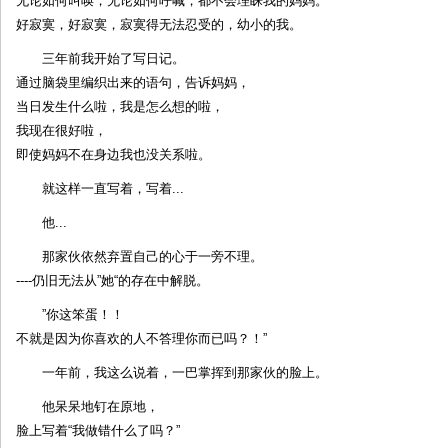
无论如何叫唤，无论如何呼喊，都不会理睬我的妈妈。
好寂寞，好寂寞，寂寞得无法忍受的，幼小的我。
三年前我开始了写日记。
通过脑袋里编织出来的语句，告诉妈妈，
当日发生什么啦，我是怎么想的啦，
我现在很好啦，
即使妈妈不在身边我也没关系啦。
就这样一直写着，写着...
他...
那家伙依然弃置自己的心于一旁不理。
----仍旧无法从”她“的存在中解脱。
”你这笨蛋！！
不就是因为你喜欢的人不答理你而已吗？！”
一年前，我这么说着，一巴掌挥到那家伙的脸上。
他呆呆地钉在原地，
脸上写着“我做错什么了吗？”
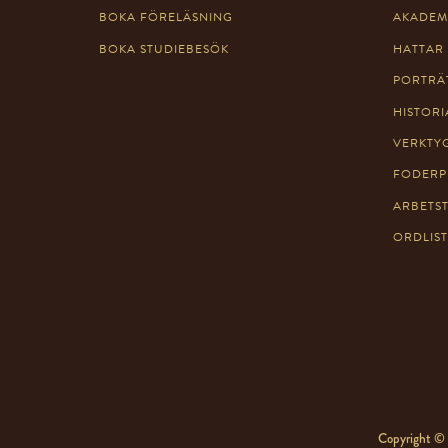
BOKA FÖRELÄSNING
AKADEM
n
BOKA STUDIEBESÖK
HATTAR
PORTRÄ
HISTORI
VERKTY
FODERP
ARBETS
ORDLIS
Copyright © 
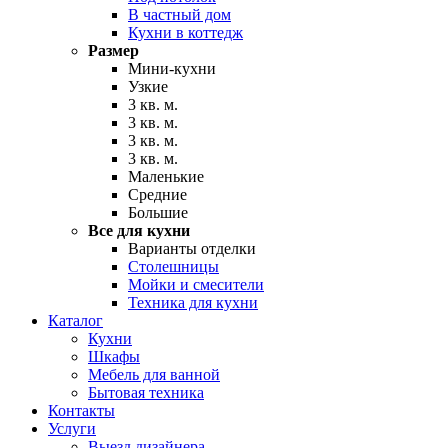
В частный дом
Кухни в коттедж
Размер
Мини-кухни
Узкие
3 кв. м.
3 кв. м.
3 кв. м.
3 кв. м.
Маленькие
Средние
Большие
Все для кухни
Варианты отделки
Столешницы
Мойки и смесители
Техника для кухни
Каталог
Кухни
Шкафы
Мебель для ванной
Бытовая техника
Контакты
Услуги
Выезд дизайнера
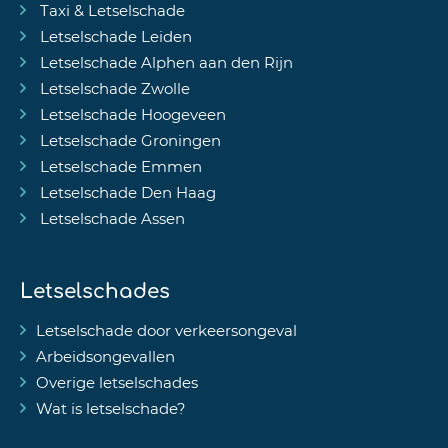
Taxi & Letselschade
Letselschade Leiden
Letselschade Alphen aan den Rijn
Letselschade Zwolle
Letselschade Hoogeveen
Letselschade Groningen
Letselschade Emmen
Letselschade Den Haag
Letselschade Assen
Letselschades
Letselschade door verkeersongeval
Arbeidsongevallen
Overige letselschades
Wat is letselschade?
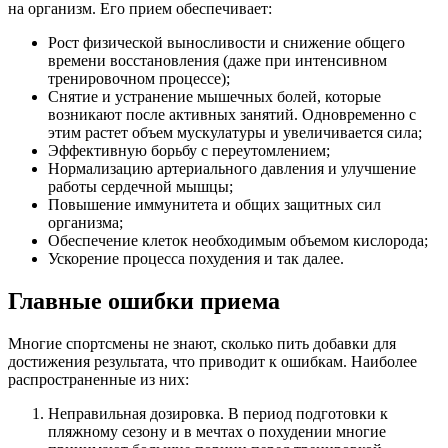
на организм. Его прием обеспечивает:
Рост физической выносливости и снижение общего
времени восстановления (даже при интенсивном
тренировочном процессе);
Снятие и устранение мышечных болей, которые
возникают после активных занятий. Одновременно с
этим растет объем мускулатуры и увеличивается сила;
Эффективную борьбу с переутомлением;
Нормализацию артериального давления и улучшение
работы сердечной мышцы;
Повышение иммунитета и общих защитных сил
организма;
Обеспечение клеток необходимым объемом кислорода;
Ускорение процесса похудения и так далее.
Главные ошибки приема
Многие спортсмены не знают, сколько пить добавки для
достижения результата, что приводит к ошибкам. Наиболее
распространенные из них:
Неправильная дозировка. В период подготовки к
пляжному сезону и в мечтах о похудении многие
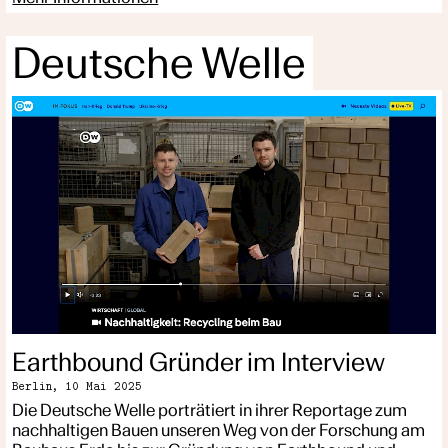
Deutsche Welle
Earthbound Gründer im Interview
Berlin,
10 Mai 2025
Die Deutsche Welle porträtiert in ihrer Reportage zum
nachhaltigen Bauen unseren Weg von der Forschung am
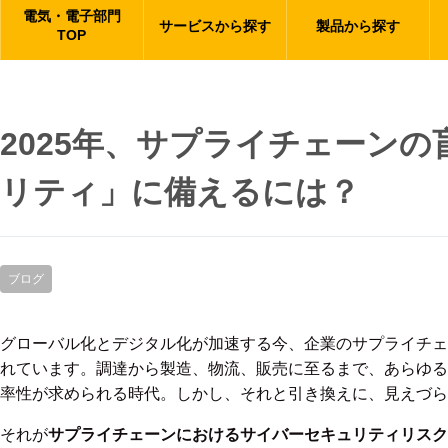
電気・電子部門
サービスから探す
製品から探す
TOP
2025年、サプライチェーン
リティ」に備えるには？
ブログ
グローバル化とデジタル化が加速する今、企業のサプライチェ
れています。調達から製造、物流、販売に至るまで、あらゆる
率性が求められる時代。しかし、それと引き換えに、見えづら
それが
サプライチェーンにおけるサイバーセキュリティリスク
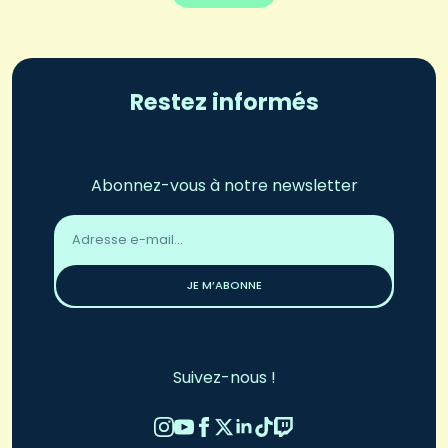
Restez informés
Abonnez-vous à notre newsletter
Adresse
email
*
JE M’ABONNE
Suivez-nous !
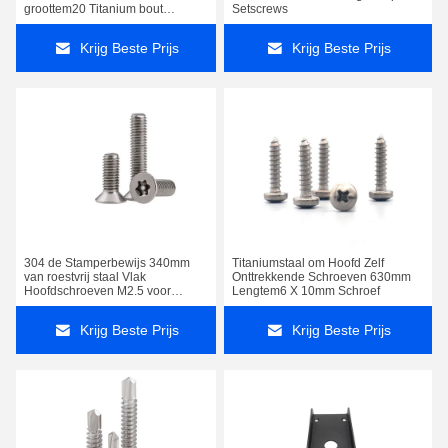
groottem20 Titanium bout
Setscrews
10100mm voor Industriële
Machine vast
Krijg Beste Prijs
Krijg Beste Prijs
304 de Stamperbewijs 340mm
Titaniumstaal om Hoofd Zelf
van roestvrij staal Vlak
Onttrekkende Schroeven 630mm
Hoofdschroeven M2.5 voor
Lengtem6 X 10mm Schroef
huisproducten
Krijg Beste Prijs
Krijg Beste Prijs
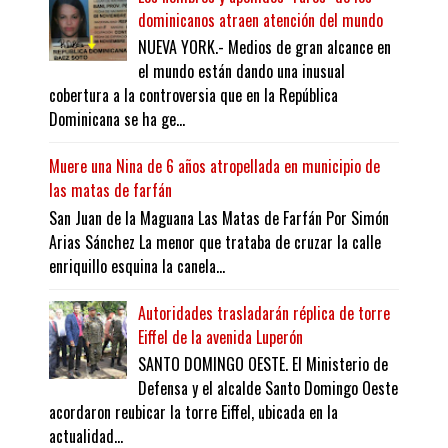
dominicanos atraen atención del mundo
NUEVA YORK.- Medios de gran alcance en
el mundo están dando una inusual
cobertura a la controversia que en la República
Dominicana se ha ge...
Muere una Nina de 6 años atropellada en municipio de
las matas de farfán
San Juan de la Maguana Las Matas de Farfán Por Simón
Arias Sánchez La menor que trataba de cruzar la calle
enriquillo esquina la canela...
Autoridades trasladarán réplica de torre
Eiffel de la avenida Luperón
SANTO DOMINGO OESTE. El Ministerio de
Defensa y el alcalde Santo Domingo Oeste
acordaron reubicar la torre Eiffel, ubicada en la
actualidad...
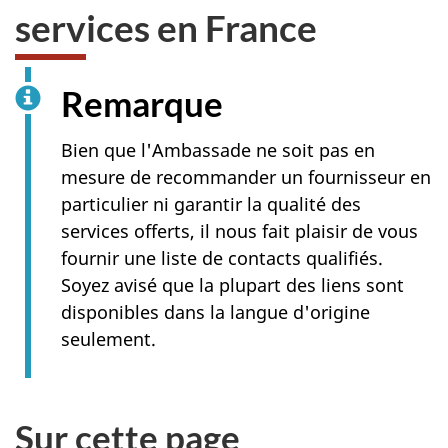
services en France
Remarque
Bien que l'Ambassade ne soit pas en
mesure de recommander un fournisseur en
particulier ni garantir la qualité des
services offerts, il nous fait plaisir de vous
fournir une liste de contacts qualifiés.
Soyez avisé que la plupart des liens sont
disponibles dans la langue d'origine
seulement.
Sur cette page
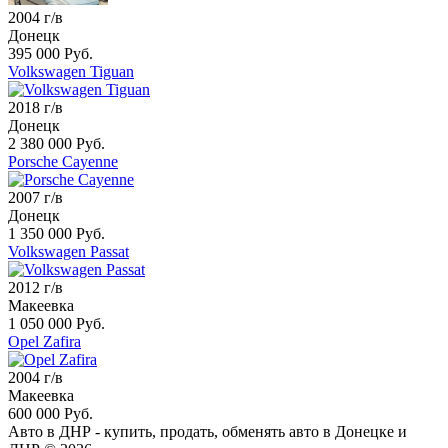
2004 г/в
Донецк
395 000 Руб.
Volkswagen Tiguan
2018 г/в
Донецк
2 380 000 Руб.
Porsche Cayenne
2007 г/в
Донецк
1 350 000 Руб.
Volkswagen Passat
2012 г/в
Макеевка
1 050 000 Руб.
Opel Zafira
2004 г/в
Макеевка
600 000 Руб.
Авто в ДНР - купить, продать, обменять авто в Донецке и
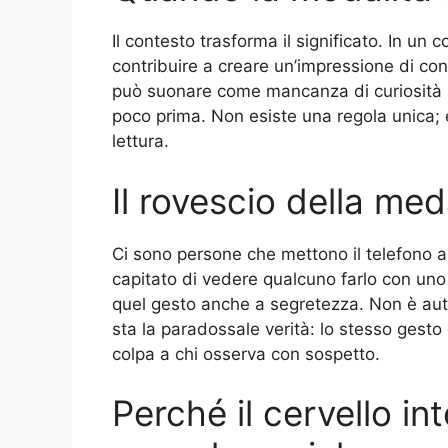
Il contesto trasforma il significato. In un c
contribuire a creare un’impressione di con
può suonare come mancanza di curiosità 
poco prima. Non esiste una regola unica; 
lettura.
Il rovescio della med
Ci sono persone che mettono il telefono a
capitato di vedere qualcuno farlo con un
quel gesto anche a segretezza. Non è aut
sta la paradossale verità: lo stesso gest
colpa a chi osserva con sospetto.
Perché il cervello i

* Exercise details: How many lines in the items above contain the string "vous"? Case counts. Reply with the number alone.

* Written solution: 2